Por isso, Vidal reitera algumas informações que já foram publicadas em outras reportagens primeiro negro a se formar pelas cotas na UFBA. Mesmo tendo iniciado o curso com a primeira turma de cotistas da UFBA, ele só conseguiu concluir o curso com a segunda turma de Medicina em 15 de dezembro de 2011, seis anos depois de ter entrado na faculdade. “A pausa na faculdade foi crucial, um tipo de respiro fora do meio acadêmico, era desconfortável, não me sentia parte daquele mundo. A mudança de turma foi reconfortante mais diversificada” diz.
A estrutura está montada para que você desista. O direito à mediocridade não é permitido aos não brancos
A inserção no mercado de trabalho foi através de concurso público na Unidade de Saúde da Família de Salvador (USF), mesmo local onde ele fez a residência em Medicina de Família e Comunidade, e especialização em Preceptoria de Residência Médica no Sistema único de Saúde (SUS). Em 2016 somam-se os plantões no SAMU de Camaçari e as Tutorias e Práticas de Medicina da Família na Universidade de Salvador - UNIFACS.
Além de atuar no serviço público, Ícaro também trabalhou em duas instituições privadas. Ele não sofreu preconceito dos contratantes na rede privada, ao manter a sua identidade de tranças no ambiente de trabalho, mas percebia certa estranheza dos colaboradores, e os clientes que normalmente, preferiam se dirigir a um profissional de pele branca como o médico da equipe.
Já, nos postos de saúde do serviço público, seu visual black, as pessoas lhe aceitaram mais facilmente, por se sentirem representadas, conta: “Eles se identificavam comigo, até porque atuei na comunidade vizinha onde nasci”.
Taxativo ao mencionar que o graduando em medicina não é doutor até que tenha concluído o curso de pós-graduação strictu sensu de doutorado, Ícaro não é adepto às formalidades: “são apenas alcunhas herdadas de um decreto real do Brasil escravocrata.

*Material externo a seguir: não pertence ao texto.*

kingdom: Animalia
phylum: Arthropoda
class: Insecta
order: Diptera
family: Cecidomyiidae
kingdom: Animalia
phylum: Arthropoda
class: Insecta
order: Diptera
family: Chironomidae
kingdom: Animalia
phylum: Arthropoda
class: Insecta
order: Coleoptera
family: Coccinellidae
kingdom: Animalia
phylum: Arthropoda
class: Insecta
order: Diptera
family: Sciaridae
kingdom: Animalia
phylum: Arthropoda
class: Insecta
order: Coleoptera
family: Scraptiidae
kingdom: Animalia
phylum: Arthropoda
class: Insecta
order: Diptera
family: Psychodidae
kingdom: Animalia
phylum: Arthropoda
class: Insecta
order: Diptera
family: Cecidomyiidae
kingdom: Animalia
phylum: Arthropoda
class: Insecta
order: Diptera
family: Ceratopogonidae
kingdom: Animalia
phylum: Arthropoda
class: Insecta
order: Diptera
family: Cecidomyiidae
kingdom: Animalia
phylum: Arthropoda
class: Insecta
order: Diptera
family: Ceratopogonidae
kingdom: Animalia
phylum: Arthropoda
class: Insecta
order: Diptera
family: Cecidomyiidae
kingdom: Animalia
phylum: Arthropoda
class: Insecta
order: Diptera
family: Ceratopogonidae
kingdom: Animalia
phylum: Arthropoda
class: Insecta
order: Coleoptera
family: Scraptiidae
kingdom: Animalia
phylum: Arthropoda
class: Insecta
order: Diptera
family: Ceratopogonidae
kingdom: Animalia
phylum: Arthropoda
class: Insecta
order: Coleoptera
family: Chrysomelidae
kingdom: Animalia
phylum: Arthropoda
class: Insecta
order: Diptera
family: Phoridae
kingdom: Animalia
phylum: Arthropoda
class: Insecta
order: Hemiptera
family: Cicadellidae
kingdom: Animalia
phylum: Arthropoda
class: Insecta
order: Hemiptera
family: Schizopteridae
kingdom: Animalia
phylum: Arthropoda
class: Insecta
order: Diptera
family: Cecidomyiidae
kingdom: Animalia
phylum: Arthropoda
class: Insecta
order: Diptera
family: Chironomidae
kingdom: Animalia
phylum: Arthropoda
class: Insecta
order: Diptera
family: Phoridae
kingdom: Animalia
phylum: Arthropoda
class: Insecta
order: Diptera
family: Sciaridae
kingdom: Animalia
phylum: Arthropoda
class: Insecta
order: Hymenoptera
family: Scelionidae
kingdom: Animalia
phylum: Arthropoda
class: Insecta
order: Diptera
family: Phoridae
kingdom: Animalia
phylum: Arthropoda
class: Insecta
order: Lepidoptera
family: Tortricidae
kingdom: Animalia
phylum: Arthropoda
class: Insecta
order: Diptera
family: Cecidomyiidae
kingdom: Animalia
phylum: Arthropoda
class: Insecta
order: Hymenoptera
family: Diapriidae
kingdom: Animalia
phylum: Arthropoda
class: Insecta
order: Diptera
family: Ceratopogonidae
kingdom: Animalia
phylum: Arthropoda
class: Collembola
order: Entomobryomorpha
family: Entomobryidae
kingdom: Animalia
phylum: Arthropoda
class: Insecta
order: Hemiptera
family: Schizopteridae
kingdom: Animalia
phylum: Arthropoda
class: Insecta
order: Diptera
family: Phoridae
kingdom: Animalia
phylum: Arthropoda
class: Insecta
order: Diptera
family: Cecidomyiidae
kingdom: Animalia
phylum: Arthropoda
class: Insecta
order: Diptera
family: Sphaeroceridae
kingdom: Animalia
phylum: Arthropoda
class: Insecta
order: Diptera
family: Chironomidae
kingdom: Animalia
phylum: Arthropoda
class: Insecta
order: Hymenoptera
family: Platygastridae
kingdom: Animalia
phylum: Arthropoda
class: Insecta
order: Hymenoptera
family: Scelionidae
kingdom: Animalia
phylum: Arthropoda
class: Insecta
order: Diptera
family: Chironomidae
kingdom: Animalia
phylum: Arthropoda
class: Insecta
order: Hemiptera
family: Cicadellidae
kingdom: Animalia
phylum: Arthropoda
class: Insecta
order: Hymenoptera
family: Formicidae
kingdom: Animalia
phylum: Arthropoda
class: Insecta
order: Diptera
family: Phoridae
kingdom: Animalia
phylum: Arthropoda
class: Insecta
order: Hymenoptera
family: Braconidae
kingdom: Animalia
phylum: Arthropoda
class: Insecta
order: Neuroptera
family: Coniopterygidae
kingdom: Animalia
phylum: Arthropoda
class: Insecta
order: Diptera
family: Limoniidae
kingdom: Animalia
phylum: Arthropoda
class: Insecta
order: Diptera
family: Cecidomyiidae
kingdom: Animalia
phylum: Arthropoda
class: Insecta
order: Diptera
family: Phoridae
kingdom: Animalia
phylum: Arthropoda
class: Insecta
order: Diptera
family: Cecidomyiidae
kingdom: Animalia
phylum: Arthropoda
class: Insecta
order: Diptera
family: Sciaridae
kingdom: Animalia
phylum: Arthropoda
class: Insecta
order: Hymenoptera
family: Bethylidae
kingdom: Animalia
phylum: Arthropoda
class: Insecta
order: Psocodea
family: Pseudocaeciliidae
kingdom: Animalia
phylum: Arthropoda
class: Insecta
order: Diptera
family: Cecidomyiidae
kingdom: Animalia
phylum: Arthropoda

Por isso, gosto de ser reconhecido pelo meu nome. Dentro da área da saúde da família, as formalidades distanciam o paciente do médico”, explica. Durante sua vida acadêmica, Ícaro não se espelhou em nenhum professor: “Os poucos integrantes negros do corpo docente me transmitiam uma ideia de embranquecimento e adequação à norma elitista. A estrutura está montada para que você desista. O direito à mediocridade não é permitido aos não brancos”, explicou
Atualmente, o médico Ícaro Luís Vidal trabalha em situações de emergência no SCS, que equivale ao SUS no Brasil, na cidade de Santa Cruz de Tenerife, nas Ilhas Canarias, Espanha. A partida para o local paradisíaco em 2018 foi motivada por amor, e lá permaneceu para seguir com o mestrado em Investigação, Gestão e Qualidade em Cuidados para Saúde. “Depois de concluir o curso, entrego o futuro à sorte. “Vou chegar a ser doutor, só não sei quando e por qual universidade. A cada negro vencedor, que ocupa espaços historicamente negados, se emite uma mensagem que é possível furar a bolha e minar a estrutura que tenta suplantar nossa realeza, e trabalha contra nossa progressão social”. Essa é a minha lição de vida, finaliza.
Ana Ramos é estudante de jornalismo, Salvador, Bahia.